Hisayuki Horai, (email@example.com)
Kouichi Doi (firstname.lastname@example.org)
Hirofumi Doi, (email@example.com)
Nara Institute of Science and Technology, 8916-5 Takayama-cho,
Ikoma, Nara 630-0192, Japan
Celestar Lexico-Sciences, Inc., MTG D17, 1-3 Nakase, Mihama-ku, Chiba 261-8501, Japan
Our research activity of making the lexicon of relatively short oligopeptides has been one of the first steps to view the world of proteome from the perspective of oligopeptides. We propose a new method for the prediction of protein function, especially GeneOntology terms (GO terms), based on statistical characteristics of oligopeptides as an application of the lexicon. In the lexicon, a known function of a protein is inherited to its oligopeptides, and the correspondence between oligopeptides and the function is calculated in the whole proteins. In our method, unknown functions of proteins are predicted by means of the correspondence automatically.
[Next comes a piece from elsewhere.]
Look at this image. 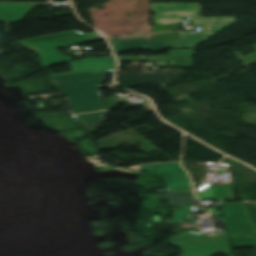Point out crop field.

We measured the prediction performance using the 28,520 whole human proteins registered in RefSeq for several GO terms by recall-precision graphs. The GO terms include `membrane', `nucleus', `ATP binding', `hydorolase activity', `GTP binding', `intracellular signaling cascade' and `ubiquitin cycle'. In most cases, it scores 70% recall with 80% precision. The prediction for ATP binding and GTP binding results in quite high performance: it scores 80% recall with 80% precision. Even in the worst case (ubiquitin cycle), it scores 62.6% recall with 80% precision. These results suggest that the proposed method is quite efficient for predicting GO terms.